The sensitivity assay evaluated the specimen number detection limit for a crude nematode extract from J2. Two-fold serial dilutions of crude nematode extract prepared with a range between 1 and 0.125 J2 specimen per reaction tube were used for this assay. The reliable detection level of M. artiellia was estimated at 0.125 J2 per RPA reaction tube (Fig. 3B).
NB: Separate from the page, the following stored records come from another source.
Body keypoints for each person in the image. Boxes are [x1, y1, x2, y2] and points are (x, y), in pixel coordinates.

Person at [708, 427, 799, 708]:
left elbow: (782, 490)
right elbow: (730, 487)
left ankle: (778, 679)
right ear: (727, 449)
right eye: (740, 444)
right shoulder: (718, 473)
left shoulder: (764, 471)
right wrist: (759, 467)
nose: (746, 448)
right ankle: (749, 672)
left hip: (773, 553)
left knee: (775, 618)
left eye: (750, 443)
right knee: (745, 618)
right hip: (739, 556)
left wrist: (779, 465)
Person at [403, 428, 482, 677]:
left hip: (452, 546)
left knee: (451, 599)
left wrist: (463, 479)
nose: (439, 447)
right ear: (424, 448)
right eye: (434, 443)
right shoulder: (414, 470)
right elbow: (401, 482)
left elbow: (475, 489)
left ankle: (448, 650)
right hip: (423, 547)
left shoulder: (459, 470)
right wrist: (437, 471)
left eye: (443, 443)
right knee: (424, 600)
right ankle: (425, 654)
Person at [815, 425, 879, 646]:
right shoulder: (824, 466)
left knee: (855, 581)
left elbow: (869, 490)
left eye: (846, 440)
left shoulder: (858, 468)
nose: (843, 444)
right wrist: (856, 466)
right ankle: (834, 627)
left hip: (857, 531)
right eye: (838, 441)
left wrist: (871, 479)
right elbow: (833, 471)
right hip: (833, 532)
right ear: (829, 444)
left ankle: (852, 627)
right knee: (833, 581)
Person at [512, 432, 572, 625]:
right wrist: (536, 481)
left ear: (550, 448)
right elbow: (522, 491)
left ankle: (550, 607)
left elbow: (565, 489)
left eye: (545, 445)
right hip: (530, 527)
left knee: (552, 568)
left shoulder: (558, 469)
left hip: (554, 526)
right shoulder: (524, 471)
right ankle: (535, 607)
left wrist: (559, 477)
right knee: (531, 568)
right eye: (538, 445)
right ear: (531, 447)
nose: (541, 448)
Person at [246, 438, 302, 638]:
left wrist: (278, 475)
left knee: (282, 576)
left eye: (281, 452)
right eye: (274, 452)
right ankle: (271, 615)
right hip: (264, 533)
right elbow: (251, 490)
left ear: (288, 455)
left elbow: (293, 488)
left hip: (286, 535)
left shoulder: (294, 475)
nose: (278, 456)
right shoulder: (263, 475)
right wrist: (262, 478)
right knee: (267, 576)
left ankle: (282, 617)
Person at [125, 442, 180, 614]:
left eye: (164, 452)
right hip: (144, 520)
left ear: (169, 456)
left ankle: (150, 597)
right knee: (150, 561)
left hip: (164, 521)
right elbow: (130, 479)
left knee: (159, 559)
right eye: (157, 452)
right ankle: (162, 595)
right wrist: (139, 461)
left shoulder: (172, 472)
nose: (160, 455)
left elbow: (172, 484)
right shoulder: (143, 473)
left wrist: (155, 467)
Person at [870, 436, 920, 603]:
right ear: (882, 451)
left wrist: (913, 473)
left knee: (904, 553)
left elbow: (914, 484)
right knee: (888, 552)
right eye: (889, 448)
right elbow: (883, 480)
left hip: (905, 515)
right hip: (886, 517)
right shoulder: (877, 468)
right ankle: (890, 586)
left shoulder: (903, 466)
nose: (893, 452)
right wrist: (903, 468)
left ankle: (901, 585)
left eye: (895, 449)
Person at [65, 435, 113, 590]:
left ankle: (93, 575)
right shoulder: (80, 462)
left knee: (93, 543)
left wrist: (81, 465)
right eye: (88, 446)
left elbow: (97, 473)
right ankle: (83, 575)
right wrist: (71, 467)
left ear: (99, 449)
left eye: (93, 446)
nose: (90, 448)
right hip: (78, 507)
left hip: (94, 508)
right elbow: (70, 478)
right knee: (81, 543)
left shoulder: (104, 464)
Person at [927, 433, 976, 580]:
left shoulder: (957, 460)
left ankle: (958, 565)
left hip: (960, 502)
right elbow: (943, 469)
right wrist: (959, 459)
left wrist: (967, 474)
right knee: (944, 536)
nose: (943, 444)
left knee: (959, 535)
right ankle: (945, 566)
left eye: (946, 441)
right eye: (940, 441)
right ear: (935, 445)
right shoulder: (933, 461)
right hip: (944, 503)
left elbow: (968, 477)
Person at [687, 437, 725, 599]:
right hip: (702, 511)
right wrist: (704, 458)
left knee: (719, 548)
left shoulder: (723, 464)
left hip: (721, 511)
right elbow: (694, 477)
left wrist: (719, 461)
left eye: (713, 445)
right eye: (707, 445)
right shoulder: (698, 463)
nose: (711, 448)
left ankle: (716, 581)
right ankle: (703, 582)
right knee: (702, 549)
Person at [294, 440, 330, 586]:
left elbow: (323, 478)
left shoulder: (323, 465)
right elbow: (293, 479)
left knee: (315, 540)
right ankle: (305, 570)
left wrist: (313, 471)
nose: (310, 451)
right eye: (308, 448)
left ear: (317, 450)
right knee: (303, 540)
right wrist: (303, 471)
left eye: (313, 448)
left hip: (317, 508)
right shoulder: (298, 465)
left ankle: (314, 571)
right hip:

The RPA assay was tested for specificity using DNA extracted from four populations of Meloidogyne artiellia and 19 isolates of the other 13 species of root-knot nematodes (Table 1). The RPA results showed high specificity to M. artiellia only and no positive reactions were observed against any other root-knot nematodes. Positive test lines on the LF strips were observed for all M. artiellia samples, whereas samples with other nematode species showed only a control line (Figs. 4A, 5).

Figure 4.

Figure 5.

Two-fold serial dilutions of crude nematode extract prepared with a range between 1 and 0.03 J2 specimen per reaction tube were used for the sensitivity assay. The reliable detection level of M. artiellia was estimated as 0.5 J2 specimen per reaction tube (Fig. 4B), although weak test bands were also visible in some replicates at lower dilutions.

The RPA assays were tested for their ability to detect extracts from females fixed in ethanol, kept at a dried condition, and attached to roots. Strong amplification (Fig. 3B) and positive test lines on the LF strips (Fig. 5) were observed for all extracts of females (1/20 of female per reaction tube) and roots infected by this nematode.